┌─ PASSAGE FOURNI

MP : Parallèlement vous dites que nos problèmes « ne peuvent trouver de solution à l’échelle étroite d'un pays », vous êtes donc résolument européen ?
LO : Nous sommes résolument internationalistes et donc européens, pour la disparition des frontières, dès aujourd'hui. Et nous pensons que le problème aujourd'hui n'est pas à l' « Europe » mais au capitalisme. La concurrence des différentes bourgeoisie européennes menace y compris l'édifice qu'elles ont construits en Europe pour satisfaire leurs intérêts capitalistes. Les travailleurs trouveront une solution en renversant la bourgeoisie à l'échelle internationale.
MP : Il est écrit dans votre programme que vous vous refusez « à simplement mettre en cause des techniques particulières, comme les OGM ou le nucléaire… » Faut-il comprendre que vous êtes pour ? Est-ce que vous vous sentez écologistes ?

└─

#### [SÉRIE DE TÂCHES]
1. D'après l'entretien, qu'est-ce qui amène LO à se déclarer européenne ? Répondez en une à trois phrases.
2. Citez toutes les phrases interrogatives que MP adresse à LO dans l'entretien.

┌─ LIGNES EXTRAITES

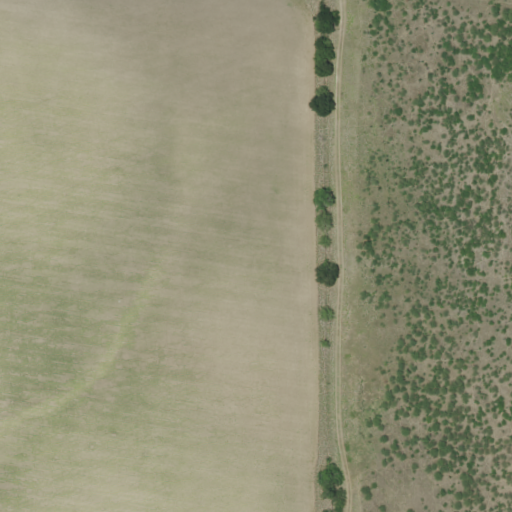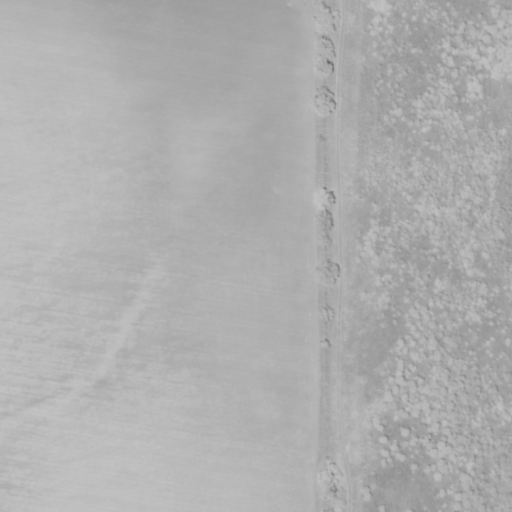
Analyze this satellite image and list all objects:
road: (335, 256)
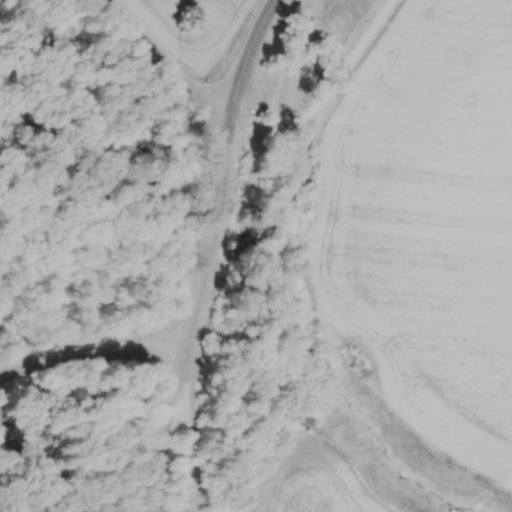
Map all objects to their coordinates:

└─
┌─ LIGNES EXTRAITES

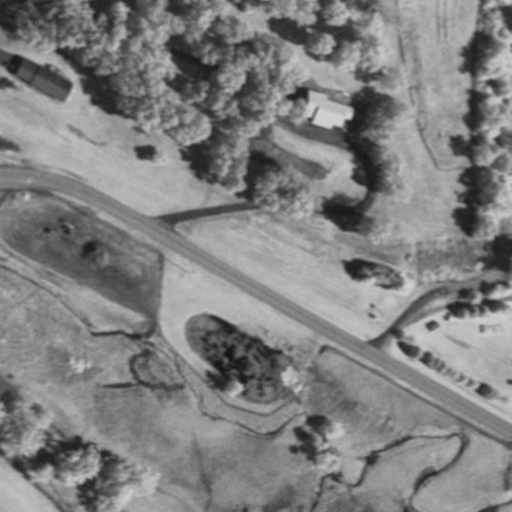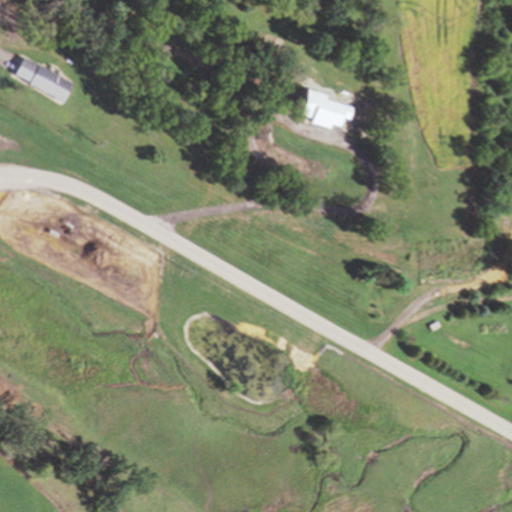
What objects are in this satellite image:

└─

#### [RÉPONSES AUX TÂCHES]
1. LO se dit européenne parce qu'elle est résolument internationaliste. Elle se déclare pour la disparition des frontières, dès aujourd'hui.

2.
- Parallèlement vous dites que nos problèmes « ne peuvent trouver de solution à l’échelle étroite d'un pays », vous êtes donc résolument européen ?
- Faut-il comprendre que vous êtes pour ?
- Est-ce que vous vous sentez écologistes ?